Advances in antituberculosis drug-induced liver injury: Molecular mechanisms, genetic insights, and emerging animal-free prediction models

Approximately 10 million tuberculosis patients worldwide require drug therapies annually. However, prolonged use of tuberculocidal drugs in combination regimens may induce hepatotoxicity, ranging from asymptomatic serum transaminase elevation to acute liver failure, which often necessitates treatment discontinuation. Antituberculosis drug-induced liver injury (AT-DILI) represents a predominant cause of clinical DILI in humans globally. The multifactorial and incompletely uncovered mechanisms underlying AT-DILI necessitate human-relevant models to predict liver injury progression and guide timely interventions. This review synthesizes current knowledge of mechanisms implicated in AT-DILI, focusing on metabolic activation of first-line drugs, immune-mediated hepatocyte damage, and cholestasis via transporter inhibition. Genetic polymorphisms in N-acetyltransferase 2, Cytochrome P450 2E1 and glutathione S-transferase genes are highlighted as critical determinants of interindividual susceptibility. Meanwhile, we critically evaluate the evolution of animal-free prediction models, spanning in vitro systems (2D hepatocytes and 3D culture system including hepatic spheroid, organoids, microfluidic systerms, and 3D bioprinting) to computational approaches such as quantitative structure-activity relationship modeling and machine learning. These models address ethical concerns, interspecies variabilities, and translatability limitations inherent to traditional animal studies while enabling high-throughput toxicity profiling.
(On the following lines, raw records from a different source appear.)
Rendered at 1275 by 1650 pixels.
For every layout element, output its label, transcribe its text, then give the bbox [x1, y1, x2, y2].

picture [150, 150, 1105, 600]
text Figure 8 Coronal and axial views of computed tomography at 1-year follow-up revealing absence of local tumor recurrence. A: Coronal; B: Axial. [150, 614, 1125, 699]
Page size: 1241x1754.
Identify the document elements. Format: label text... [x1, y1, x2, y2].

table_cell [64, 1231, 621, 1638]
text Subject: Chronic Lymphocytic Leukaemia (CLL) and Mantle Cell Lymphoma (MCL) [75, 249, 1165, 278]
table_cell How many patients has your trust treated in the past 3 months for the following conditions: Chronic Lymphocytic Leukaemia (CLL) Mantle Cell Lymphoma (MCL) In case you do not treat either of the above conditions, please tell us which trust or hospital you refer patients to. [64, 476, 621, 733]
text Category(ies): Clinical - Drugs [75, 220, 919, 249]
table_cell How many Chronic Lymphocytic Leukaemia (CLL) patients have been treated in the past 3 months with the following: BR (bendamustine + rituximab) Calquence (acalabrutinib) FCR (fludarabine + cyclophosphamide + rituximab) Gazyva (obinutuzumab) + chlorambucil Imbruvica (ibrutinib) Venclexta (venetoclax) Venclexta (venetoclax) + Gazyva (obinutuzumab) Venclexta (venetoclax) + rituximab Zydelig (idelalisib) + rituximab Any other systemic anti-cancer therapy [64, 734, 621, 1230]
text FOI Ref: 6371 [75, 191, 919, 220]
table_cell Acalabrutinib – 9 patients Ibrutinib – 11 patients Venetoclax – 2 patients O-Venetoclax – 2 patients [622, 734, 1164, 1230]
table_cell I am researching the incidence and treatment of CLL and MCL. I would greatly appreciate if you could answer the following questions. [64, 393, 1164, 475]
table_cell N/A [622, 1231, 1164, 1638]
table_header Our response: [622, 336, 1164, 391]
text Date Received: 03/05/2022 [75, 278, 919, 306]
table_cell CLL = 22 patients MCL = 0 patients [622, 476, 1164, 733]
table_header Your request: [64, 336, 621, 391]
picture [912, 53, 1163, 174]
Despite advancements, challenges persist in standardizing experimental architectures, reducing operational costs, establishing physiological fidelity, and validating computational predictions. Robust characterization of emerging animal-free platforms including spanning the physiological fidelity, multi-omics integration capacity, and clinical translatability is therefore indispensable for advancing regulatory-ready frameworks toward safer tuberculosis therapy.